Tipico e biologico resistono alla crisi
I prodotti di qualità resistono alla crisi, grazie ad un italiano su tre (33%) che acquista regolarmente prodotti a denominazione di origine e il 14% quelli biologici. “La crisi non incide sul bisogno di sicurezza alimentare dei cittadini che continuano ad esprimere un forte interesse per le produzioni ad elevato contenuto salutistico, identitario ed ambientale” ha affermato il presidente della Coldiretti Sergio Marini nel precisare che a dimostrarlo “è la crescita degli acquisti diretti dal produttore che hanno raggiunto il valore di 2,7 miliardi di euro ed interessano ormai 60mila imprese agricole tra cantine, cascine e malghe”. Nel primo semestre del 2009 i consumi familiari di prodotti biologici confezionati in Italia crescono, secondo Ismea Ac Nielsen, del 7,4%, in controtendenza con l’andamento generale, con gli aumenti più consistenti rilevati per gli ortofrutticoli freschi e trasformati con il 37,8%, le bevande (+11,6%) e le uova (+24,3%). Interessante - rileva la Coldiretti - è il consolidamento dei consumi etnici con il 6 % degli italiani che li acquista regolarmente e il 27 almeno qualche volta. Nonostante la crisi la grande maggioranza dei cittadini non giudica la diffusione degli organismi geneticamente modificati una soluzione positiva e al contrario si rafforza l’opposizione da parte degli italiani che nel 63% dei casi sono d’accordo sul fatto che i cibi con organismi geneticamente modificati sono meno salutari di quelli tradizionali (+3 %).
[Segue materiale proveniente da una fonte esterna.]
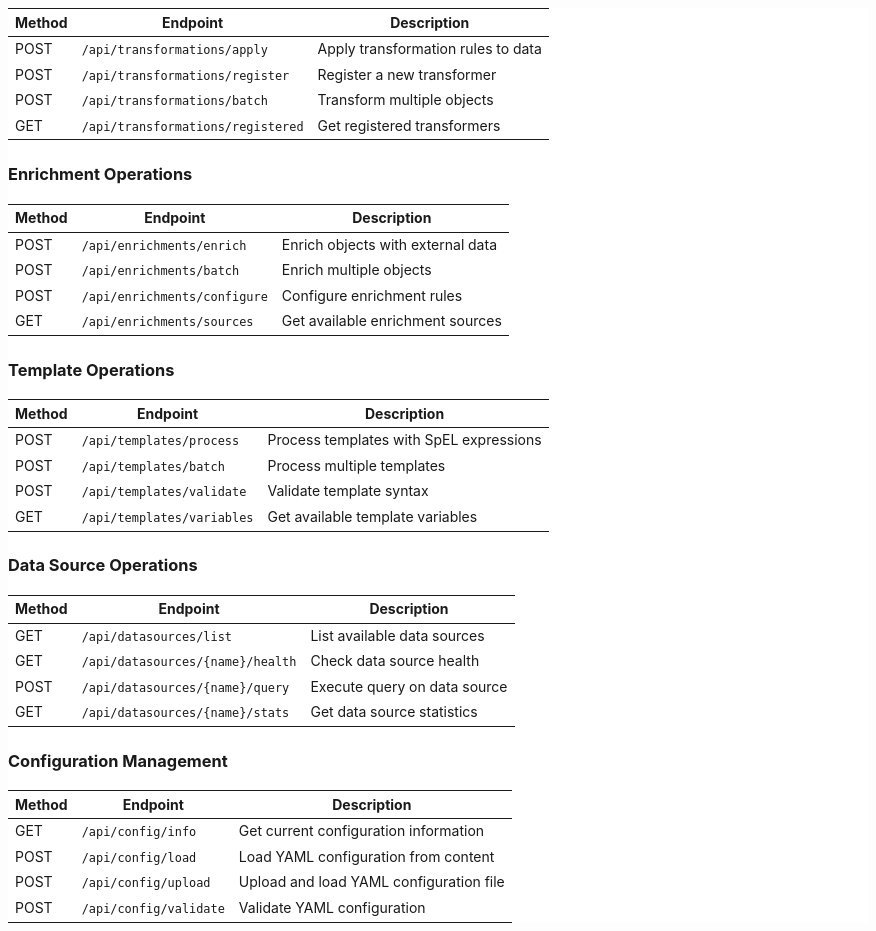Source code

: | Method | Endpoint | Description |
|--------|----------|-------------|
| POST | `/api/transformations/apply` | Apply transformation rules to data |
| POST | `/api/transformations/register` | Register a new transformer |
| POST | `/api/transformations/batch` | Transform multiple objects |
| GET | `/api/transformations/registered` | Get registered transformers |

### Enrichment Operations

| Method | Endpoint | Description |
|--------|----------|-------------|
| POST | `/api/enrichments/enrich` | Enrich objects with external data |
| POST | `/api/enrichments/batch` | Enrich multiple objects |
| POST | `/api/enrichments/configure` | Configure enrichment rules |
| GET | `/api/enrichments/sources` | Get available enrichment sources |

### Template Operations

| Method | Endpoint | Description |
|--------|----------|-------------|
| POST | `/api/templates/process` | Process templates with SpEL expressions |
| POST | `/api/templates/batch` | Process multiple templates |
| POST | `/api/templates/validate` | Validate template syntax |
| GET | `/api/templates/variables` | Get available template variables |

### Data Source Operations

| Method | Endpoint | Description |
|--------|----------|-------------|
| GET | `/api/datasources/list` | List available data sources |
| GET | `/api/datasources/{name}/health` | Check data source health |
| POST | `/api/datasources/{name}/query` | Execute query on data source |
| GET | `/api/datasources/{name}/stats` | Get data source statistics |

### Configuration Management

| Method | Endpoint | Description |
|--------|----------|-------------|
| GET | `/api/config/info` | Get current configuration information |
| POST | `/api/config/load` | Load YAML configuration from content |
| POST | `/api/config/upload` | Upload and load YAML configuration file |
| POST | `/api/config/validate` | Validate YAML configuration |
Per gli italiani investire nei terreni è meglio che dell’oro
Secondo il sondaggio di Coldiretti i terreni agricoli battono l’oro nella classifica degli investimenti giudicati più sicuri dagli italiani. Alla domanda su quali siano gli investimenti reputati più convenienti, i cittadini hanno collocato i terreni agricoli al pari dei conti correnti ad alta remunerazione, davanti all’oro e al di sotto della casa, che è di gran lunga in cima alla graduatoria. La crisi finanziaria, con la ricerca di beni rifugio alternativi agli investimenti più tradizionali come la borsa, rischia di favorire le speculazioni sui terreni agricoli facendone schizzare le quotazioni verso l’alto e ostacolandone ulteriormente l’acquisto da parte dei giovani imprenditori agricoli. “Il terreno è un costo per le imprese agricole che devono crescere e svilupparsi e l’aumento delle quotazioni rischia di trasformarsi in un ulteriore onere che si somma a quello della stretta creditizia” - ha affermato il presidente della Coldiretti Sergio Marini nel sottolineare l’importanza di misure antispeculative soprattutto per favorire l’inserimento dei giovani agricoltori.